Certains confrères prendront mes écrits comme du défaitisme mais ce n’est pas le cas et je rêve d’une grande action nationale et brutale si mes, nos espoirs étaient déçus.

L’espoir de voir nos représentants syndicaux écoutés, l’espoir de voir nos revendications communes comprises et acceptées, l’espoir qu’enfin les politiques, économistes à la petite semaine et les journalistes comprennent le travail de nos équipes officinales, tous ces espoirs ne doivent pas être déçus parce que, si cela ne se retrouve pas dans la futur convention, nous vous solliciterons pour une action forte qui marquera pour des années la population française.

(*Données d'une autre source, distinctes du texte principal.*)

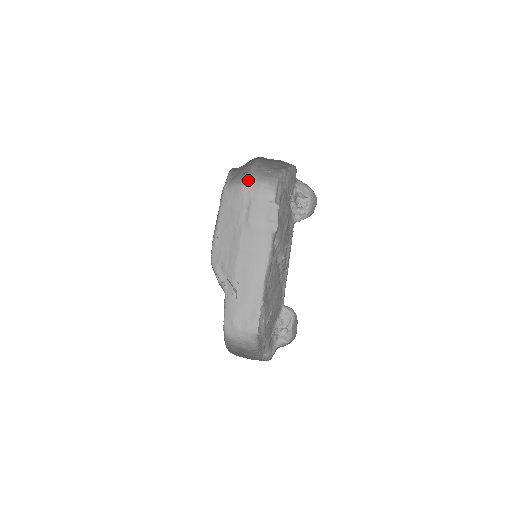
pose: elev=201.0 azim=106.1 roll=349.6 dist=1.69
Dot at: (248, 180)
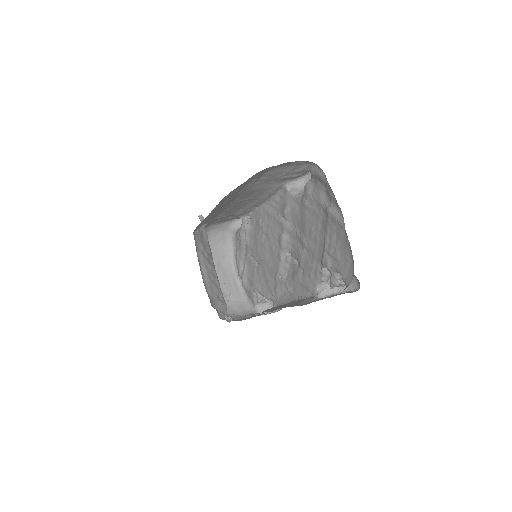
Dot at: occluded
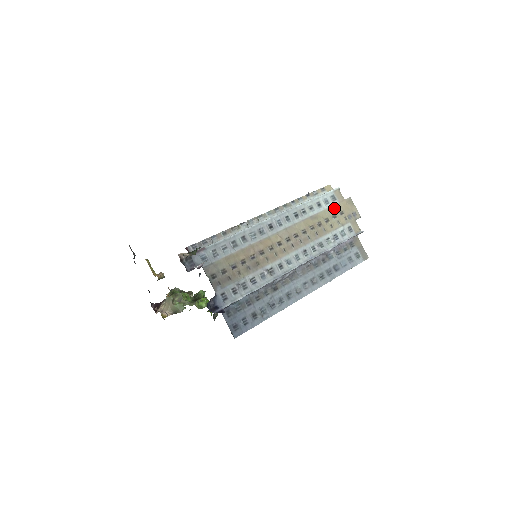
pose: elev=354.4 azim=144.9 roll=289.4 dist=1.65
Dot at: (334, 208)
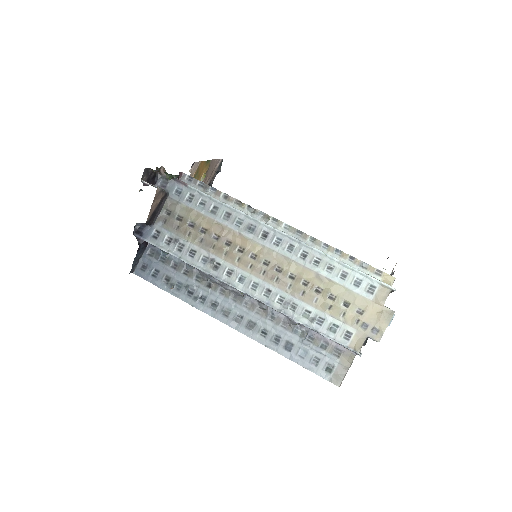
Dot at: (357, 297)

Nous ne nous associons pas à l’action du 26 janvier 2017 et encore moins à une « grève des gardes » qui pénalise essentiellement les pharmaciens sans vraiment toucher le public. Espérons que les négociations conventionnelles se passent au mieux et au plus vite. Ne donnons aucun prétexte à la CNAM-TS de retarder les entretiens qui devraient commencer début février et se poursuivre tous les 20 jours jusqu’au mois d’avril 2017. Le « timing » est serré et ne trouvons aucun prétexte pour le dérégler surtout avec une grève « préventive ».

Je comprends la décision de continuer le mouvement engagé par l’USPO, je comprends les confrères excédés qui désirent manifester leur exaspération dans la rue mais je fais totalement confiance à la FSPF, à Philippe GAERTNER et à son pouvoir de négociation. 

 

Philippe LANCE

Président du Syndicat Général des Pharmaciens des Bouches du Rhône.